Zitat von ErDie Theorie, dass RTL einen "anderen" Columbo-Typ mit Sachtleben wollte, erklärt aber nicht warum er, vor allem in den letzten zwei Folgen, zunehmend kauziger und unerträglich wurde. Am Anfang fand ich Sachtleben nämlich garnicht so schlecht.
Den vorletzten (Musikkomponist ?) kenne ich nicht, aber im letzten wirkte Columbo / Sachtleben auf mcih nur älter. Das passte imho sehr gut zusammen. Wie kommst Du auf kauziger?

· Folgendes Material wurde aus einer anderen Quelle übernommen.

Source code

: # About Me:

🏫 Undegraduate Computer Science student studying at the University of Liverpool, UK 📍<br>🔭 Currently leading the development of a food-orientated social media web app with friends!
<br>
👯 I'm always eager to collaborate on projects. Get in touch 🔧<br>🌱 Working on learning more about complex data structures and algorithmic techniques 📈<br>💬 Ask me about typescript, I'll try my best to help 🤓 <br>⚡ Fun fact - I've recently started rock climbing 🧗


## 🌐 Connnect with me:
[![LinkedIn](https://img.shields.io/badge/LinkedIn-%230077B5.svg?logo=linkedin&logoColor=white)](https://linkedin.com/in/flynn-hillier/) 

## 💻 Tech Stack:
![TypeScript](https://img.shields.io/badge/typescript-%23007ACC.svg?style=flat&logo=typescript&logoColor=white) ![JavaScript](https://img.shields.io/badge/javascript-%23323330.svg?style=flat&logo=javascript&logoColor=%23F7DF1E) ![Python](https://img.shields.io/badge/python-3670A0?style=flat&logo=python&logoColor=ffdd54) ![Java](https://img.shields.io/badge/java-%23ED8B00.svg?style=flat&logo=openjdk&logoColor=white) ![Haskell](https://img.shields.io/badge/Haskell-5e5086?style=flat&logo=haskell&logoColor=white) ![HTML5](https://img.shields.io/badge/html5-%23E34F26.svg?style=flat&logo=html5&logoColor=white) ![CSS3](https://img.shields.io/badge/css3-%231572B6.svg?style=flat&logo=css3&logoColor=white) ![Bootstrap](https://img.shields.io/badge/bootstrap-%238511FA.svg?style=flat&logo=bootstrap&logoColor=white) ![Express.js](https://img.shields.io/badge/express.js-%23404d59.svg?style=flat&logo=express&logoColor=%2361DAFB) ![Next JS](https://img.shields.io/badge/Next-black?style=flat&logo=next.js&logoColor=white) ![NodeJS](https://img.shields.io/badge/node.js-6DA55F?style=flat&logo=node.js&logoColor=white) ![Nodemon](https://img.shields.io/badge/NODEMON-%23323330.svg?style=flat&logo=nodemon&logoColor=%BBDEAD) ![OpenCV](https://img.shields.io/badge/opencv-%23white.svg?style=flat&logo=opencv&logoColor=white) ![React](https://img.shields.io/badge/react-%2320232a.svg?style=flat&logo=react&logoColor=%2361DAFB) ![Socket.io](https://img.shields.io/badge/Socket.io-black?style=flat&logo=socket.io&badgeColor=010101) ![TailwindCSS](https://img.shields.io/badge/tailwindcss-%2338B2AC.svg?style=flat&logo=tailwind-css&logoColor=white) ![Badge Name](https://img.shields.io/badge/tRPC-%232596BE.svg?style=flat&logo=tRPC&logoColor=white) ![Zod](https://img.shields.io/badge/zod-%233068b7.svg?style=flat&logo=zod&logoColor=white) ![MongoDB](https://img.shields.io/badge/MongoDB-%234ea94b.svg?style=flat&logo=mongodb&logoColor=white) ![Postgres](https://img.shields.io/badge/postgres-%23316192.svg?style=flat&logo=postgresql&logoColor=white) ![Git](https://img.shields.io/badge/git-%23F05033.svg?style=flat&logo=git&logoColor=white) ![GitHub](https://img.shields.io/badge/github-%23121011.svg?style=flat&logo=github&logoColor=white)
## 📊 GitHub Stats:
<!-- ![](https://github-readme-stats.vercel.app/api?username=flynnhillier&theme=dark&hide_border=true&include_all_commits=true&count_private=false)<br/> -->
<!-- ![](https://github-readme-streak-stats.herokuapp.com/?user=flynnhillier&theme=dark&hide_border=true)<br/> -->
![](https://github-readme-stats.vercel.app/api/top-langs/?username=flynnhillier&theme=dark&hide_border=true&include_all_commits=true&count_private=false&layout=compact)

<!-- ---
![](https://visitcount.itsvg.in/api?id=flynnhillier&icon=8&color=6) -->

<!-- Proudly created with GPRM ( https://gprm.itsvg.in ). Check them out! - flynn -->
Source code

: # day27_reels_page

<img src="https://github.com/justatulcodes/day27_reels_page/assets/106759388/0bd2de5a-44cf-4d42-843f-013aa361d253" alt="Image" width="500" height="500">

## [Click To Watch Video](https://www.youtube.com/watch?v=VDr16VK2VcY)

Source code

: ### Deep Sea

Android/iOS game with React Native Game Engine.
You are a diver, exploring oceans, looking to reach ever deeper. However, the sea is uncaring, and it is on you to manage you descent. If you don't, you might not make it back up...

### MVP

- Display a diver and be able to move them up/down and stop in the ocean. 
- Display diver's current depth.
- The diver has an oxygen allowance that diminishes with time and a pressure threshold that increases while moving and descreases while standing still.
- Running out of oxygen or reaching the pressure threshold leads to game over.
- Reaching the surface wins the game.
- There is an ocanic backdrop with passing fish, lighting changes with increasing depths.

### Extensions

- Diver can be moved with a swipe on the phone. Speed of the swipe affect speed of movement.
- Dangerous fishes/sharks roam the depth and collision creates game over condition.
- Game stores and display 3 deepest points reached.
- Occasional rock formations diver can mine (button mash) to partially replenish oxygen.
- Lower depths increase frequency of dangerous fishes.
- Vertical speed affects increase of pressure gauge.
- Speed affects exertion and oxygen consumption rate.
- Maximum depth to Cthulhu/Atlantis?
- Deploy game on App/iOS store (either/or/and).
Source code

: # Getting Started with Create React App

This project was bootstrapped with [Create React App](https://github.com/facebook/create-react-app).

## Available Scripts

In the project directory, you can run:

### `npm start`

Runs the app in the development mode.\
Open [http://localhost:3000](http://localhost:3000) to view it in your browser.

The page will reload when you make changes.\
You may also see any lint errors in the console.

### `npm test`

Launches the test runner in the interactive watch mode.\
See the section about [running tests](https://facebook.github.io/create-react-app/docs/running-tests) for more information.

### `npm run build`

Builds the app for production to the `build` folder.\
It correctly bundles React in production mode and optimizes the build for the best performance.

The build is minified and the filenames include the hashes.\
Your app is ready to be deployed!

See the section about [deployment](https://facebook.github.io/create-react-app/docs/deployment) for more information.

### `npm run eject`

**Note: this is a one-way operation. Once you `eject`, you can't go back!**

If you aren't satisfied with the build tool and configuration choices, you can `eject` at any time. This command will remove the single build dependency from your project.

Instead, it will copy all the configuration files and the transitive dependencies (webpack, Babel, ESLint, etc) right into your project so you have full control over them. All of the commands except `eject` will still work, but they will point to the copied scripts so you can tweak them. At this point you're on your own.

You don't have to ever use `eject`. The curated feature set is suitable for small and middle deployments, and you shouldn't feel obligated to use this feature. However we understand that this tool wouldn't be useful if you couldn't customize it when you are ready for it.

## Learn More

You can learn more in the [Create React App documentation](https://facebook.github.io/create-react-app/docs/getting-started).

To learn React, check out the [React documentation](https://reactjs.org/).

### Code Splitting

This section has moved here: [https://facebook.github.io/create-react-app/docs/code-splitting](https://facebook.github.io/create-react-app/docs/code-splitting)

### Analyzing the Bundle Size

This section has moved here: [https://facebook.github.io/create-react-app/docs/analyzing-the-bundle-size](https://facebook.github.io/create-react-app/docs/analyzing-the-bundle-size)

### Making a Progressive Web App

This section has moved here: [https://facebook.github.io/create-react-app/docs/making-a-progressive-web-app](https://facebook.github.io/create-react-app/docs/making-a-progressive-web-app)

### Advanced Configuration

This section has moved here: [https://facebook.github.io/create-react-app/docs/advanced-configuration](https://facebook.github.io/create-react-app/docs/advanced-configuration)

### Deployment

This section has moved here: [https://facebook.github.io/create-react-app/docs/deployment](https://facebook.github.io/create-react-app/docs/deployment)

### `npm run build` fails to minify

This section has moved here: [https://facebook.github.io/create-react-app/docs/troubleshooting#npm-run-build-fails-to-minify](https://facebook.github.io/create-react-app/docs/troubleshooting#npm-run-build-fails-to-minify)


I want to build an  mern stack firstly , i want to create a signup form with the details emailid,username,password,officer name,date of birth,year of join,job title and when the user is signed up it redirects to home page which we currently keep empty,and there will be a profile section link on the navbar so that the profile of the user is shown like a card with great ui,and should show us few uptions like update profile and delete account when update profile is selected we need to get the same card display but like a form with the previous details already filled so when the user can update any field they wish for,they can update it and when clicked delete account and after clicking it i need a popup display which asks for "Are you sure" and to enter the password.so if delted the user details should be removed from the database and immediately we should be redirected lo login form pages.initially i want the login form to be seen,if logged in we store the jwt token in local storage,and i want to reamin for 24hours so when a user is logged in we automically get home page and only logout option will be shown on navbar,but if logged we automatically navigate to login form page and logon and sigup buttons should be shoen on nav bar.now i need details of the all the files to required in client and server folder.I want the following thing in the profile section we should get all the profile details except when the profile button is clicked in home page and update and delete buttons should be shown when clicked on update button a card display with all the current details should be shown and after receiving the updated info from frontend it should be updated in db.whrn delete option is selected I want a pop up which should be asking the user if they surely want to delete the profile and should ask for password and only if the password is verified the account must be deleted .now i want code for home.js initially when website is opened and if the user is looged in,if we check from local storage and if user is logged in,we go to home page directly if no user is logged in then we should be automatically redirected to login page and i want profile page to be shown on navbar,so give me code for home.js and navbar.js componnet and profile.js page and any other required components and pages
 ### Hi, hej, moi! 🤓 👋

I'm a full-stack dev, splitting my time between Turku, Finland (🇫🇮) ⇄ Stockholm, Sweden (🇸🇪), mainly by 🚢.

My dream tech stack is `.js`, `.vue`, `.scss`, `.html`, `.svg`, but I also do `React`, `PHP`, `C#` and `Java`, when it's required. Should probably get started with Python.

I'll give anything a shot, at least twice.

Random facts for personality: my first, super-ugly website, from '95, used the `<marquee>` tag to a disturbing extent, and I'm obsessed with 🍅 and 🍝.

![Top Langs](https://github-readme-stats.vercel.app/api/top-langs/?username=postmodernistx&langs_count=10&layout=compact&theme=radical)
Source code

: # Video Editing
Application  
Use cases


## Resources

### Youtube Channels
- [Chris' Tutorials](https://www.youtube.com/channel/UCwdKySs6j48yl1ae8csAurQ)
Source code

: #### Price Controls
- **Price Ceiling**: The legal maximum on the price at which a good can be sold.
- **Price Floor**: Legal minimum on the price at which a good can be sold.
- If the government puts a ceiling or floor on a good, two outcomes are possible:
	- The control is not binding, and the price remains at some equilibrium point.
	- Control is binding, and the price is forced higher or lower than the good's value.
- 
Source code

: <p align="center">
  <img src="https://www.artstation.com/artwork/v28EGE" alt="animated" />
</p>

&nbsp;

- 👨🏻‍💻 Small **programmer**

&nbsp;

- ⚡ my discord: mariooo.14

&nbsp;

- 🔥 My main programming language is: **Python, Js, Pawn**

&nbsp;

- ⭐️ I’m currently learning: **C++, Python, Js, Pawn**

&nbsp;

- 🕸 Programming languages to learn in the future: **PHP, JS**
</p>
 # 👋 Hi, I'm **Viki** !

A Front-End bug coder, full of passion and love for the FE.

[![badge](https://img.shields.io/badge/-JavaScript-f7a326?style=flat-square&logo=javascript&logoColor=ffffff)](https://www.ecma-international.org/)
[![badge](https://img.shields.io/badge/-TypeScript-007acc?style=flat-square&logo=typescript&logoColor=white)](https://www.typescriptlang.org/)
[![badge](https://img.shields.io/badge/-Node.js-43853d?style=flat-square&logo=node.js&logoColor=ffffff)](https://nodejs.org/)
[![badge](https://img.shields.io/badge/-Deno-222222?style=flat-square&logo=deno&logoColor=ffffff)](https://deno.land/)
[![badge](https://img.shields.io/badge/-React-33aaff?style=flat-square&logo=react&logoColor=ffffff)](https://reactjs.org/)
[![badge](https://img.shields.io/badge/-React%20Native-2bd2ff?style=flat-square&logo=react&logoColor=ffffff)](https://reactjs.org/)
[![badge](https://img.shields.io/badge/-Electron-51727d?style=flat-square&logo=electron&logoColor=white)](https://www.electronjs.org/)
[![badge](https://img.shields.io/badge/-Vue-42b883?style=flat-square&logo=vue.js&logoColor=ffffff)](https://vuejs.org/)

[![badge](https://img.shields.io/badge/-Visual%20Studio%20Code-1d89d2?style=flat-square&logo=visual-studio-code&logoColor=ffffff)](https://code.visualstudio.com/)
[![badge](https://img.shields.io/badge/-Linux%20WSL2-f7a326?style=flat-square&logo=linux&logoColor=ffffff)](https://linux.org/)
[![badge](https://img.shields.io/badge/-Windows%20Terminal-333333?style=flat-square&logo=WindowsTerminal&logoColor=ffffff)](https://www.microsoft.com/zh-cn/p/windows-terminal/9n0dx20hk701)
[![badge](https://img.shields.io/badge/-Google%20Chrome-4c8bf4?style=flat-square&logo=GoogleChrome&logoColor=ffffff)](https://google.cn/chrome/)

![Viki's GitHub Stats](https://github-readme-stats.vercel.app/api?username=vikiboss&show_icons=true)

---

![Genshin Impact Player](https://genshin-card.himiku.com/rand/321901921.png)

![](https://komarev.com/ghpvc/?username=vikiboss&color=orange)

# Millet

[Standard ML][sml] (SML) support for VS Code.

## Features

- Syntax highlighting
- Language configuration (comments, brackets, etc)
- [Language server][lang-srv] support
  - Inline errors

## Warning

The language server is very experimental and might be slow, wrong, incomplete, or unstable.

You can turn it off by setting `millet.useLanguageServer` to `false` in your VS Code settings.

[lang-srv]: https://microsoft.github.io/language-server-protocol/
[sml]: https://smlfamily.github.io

Wir sind uns darüber im klaren: Ob man nach der Nichtmehrverfügbarkeit von Schwarzkopf nun Biederstaedt oder Sachtleben bevorzugt - das ist wohl reine Geschmackssache. Und doch kann man ein bisschen ordnen und sortieren. Ich bevorzuge ganz klar Biederstaedt - einfach schon deshalb, weil ich seine Stimme gerne höre. Sie mag nicht 100prozentig auf Falk passen, aber das tut keine. Auch die von Schwarzkopf nicht. Mir ist dann aber der Höreindruck von Biederstaedt immer noch lieber als der von Sachtleben. Zweiter Grund: Ich bevorzuge Synchronsprecher, die "dienen", also sich zurücknehmen und hinter dem Originalschauspieler verschwinden. Manchmal habe ich den Eindruck, dass gewisse Synchronsprecher immer gerne zeigen wollen, dass sie eigentlich richtig gute Schauspieler sind. Dazu gehört für mich - sorry! - Sachtleben, der zu dick aufträgt und auf mich eitel wirkt. Wie gesagt: rein objektiv subjektiv... Wir hatten damals die Gelegenheit, mit Peter Falk zu sprechen und haben ihn nach seinen deutschen Synchronstimmen gefragt. Antwort: Er kennt sie alle, und findet sie alle toll! Typisch Columbo: freundlich und nett, aber niemand weiß, wo er flunkert, um ans Ziel zu kommen...
Gibt's vielleicht auch ein Statement zu Werner Kanitz? Wäre der denkbar gewesen oder vielleicht gar nicht verfügbar (genau weiß man's ja nicht, aber eigentlich hätte es gehen müssen...)?!
Da ich persönlich, wie gesagt, gut mit Claus Biederstaedt leben kann wäre mir Kanitz nicht allzu zwingend als nötig erschienen, allerdings erfüllt er nunmal zumindest im Gegensatz zu Horst Sachtleben viele in deinem Beitrag genannten Kriterien...
In deinem Beispiel scheint es tatsächlich zu funktionieren. Allerdings wäre ich auf Kanitz nie gekommen, zumal der ja knapp eine Generation jünger als Falk (und damit auch als Biederstaedt, Sachtleben, Sievers oder gar Schwarzkopf) war.
Anfang der 90er stand er allerdings noch für RTL-Soap "GZSZ" als Vater von Mathias Hinze(!) vor der Kamera!